An article from yesterday’s Wall Street Journal focuses on the investments that many large energy companies are taking steps to prepare for large-scale use of hydrogen as a fuel of the future in the fight to reduce carbon emissions worldwide.
Title of the article: “Major Energy Companies Bet Big on Hydrogen”
Link: https://www.wsj.com/articles/major-energy-companies-bet-big-on-hydrogen-11603392160 (subscription required to read full article, buy you can listen to the full audio version at the link)
According to the article, European energy giants like Royal Dutch Shell, BP and Repsol are seeing opportunities in developing the production of hydrogen. These companies all have goals and programs to reduce carbon emissions, and when it comes to hydrogen these companies already have expertise and experience with fuel storage, compression and transportation and can use those to their advantage when dealing with hydrogen.
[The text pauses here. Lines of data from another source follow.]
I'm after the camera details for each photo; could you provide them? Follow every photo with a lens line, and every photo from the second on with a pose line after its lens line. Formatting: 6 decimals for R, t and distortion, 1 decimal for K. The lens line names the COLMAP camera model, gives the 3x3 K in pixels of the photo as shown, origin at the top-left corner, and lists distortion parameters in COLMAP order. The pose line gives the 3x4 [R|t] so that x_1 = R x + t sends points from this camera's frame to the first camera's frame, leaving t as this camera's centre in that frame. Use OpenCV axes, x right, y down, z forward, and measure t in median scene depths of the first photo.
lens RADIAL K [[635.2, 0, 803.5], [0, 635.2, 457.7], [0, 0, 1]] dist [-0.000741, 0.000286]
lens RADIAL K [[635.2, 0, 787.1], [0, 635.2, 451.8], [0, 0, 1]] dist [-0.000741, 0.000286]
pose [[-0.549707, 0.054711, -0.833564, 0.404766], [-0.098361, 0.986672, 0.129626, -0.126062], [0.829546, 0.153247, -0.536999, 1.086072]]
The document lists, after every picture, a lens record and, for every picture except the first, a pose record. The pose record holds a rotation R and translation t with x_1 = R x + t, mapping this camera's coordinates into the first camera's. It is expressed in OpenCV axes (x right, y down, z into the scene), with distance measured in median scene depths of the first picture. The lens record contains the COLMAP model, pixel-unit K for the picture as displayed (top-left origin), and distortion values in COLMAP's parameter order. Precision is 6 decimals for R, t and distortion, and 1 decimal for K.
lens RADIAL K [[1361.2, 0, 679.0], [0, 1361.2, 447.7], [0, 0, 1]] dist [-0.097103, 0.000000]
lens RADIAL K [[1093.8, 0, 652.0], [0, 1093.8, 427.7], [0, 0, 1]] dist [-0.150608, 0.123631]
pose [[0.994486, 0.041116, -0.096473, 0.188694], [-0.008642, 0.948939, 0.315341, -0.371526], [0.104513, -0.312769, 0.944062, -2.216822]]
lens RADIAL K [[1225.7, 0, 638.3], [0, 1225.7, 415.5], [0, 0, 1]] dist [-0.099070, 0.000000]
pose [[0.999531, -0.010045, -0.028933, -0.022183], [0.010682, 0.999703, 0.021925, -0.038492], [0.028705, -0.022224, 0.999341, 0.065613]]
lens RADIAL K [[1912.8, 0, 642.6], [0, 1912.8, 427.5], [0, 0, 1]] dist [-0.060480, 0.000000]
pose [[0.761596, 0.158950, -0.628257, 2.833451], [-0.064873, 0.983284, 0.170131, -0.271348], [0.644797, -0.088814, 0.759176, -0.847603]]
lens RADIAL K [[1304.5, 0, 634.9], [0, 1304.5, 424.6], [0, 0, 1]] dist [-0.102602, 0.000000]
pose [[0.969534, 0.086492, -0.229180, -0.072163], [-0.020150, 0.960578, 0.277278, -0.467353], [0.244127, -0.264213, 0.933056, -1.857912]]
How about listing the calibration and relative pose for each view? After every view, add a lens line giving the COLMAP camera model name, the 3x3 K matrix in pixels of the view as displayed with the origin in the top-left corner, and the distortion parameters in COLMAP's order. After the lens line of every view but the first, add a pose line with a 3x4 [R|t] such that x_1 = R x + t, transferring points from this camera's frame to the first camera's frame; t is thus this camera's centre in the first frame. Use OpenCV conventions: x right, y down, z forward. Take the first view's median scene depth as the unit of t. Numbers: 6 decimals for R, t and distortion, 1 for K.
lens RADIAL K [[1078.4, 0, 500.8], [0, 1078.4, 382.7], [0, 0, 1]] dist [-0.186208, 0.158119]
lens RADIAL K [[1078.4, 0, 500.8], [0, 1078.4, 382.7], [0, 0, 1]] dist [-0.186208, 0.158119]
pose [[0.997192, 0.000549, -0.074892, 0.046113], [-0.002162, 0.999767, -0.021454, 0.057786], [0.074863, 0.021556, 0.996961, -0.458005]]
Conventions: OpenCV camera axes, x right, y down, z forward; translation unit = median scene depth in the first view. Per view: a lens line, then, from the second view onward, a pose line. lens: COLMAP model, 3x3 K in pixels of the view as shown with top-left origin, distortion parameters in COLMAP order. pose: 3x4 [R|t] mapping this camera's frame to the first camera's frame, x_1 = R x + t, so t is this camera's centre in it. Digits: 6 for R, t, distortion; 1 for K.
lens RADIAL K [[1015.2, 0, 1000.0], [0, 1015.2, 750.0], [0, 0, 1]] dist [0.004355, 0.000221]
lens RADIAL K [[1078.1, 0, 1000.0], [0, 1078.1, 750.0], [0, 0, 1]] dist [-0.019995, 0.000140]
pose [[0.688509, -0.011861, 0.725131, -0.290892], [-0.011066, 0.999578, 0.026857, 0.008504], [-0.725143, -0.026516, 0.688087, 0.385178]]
Hydrogen is used in fuel cells where it is combined with oxygen to generate electricity. It can also be be burned to power an internal combustion engine. There are no carbon emissions when hydrogen is burned, but hydrogen combustion engines do produce nitrogen oxides (NOx) which are toxic.
The WSJ article cites a study by BloombergNEF titled “Hydrogen Economy Outlook” published earlier this year which stated that by 2050, one third of greenhouse gas emissions could be reduced if governments implement necessary policies to support the development of the hydrogen economy.
Such policies could be higher taxes on carbon fuels which could make hydrogen more competitive, or subsidies to support hydrogen production. At the moment, hydrogen is produced in various ways some of which require fossil fuel emissions. Color codes are used to identify different methods of hydrogen production: Brown – uses coal, grey – uses natural gas, blue – uses natural gas with carbon capture and storage, green – uses renewable energy such as solar or wind. Green hydrogen is considered the most environmentally desirable, but at the moment is also the most expensive.
The hydrogen economy has been talked about for many years, but hydrogen still seems to be a somewhat marginal player in the overall goal to transition away from carbon producing energy. If nothing better comes along, maybe it will help play a bigger role in our energy future, but it does seem to require a great deal of investment and infrastructure to be widely adopted.